**EXERCISE OBJECTIVE:** Go over the data and copy out each line with "amended" in it.

**GIVEN RECORDS:**
------------------------------
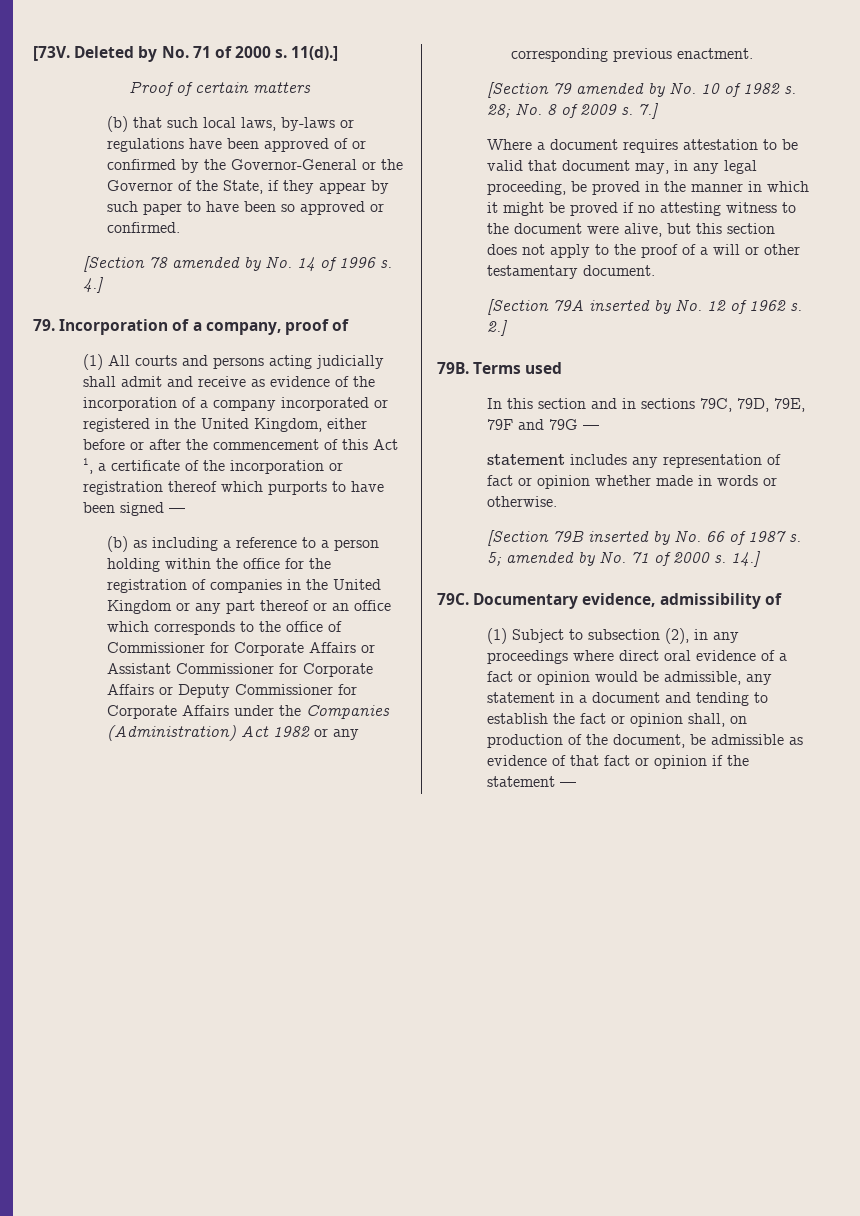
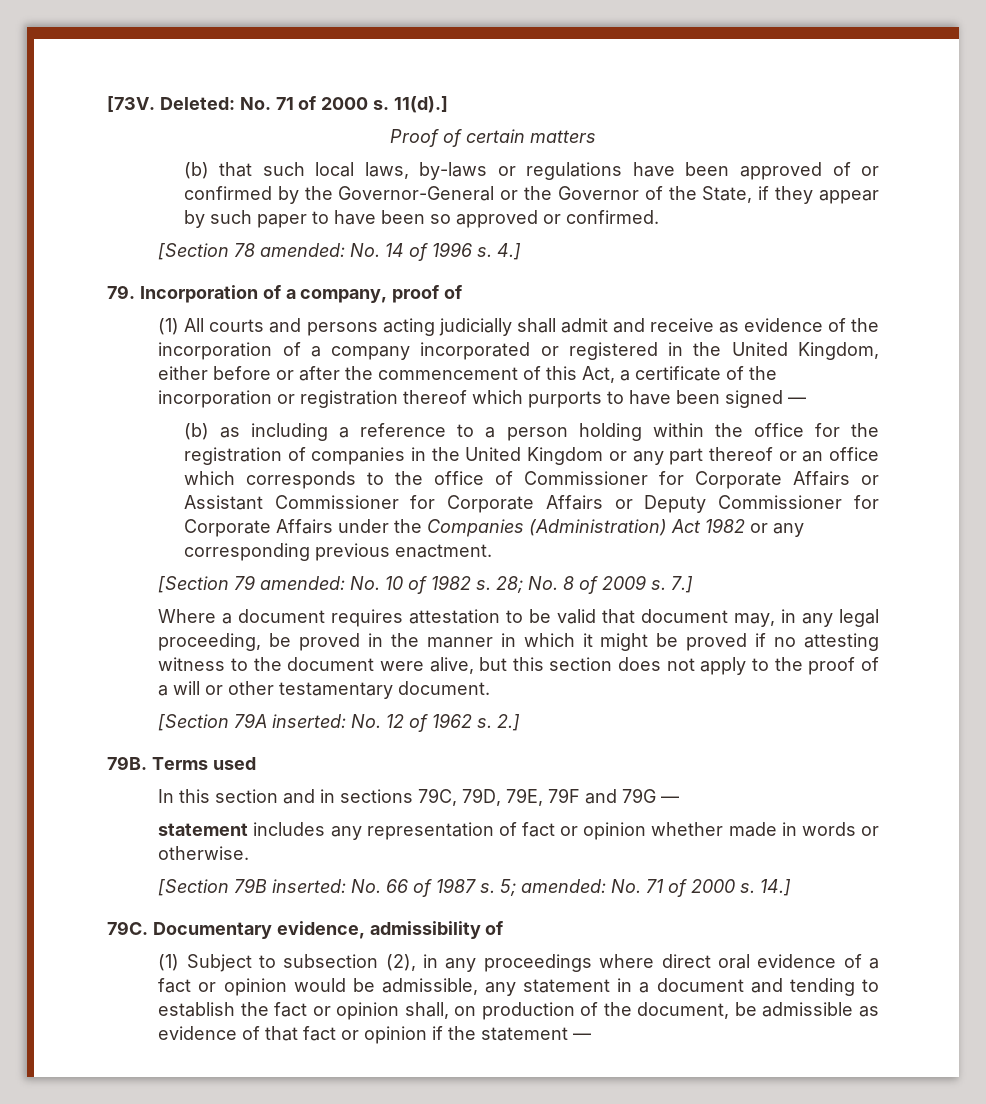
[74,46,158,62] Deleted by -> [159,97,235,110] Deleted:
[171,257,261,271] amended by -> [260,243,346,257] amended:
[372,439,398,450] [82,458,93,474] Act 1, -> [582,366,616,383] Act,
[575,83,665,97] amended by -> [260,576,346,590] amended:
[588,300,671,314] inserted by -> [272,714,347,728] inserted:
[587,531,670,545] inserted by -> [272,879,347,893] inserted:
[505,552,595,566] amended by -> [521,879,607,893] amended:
------------------------------
**WRITTEN SOLUTION:**
[171,257,261,271] amended by -> [260,243,346,257] amended:
[575,83,665,97] amended by -> [260,576,346,590] amended:
[505,552,595,566] amended by -> [521,879,607,893] amended:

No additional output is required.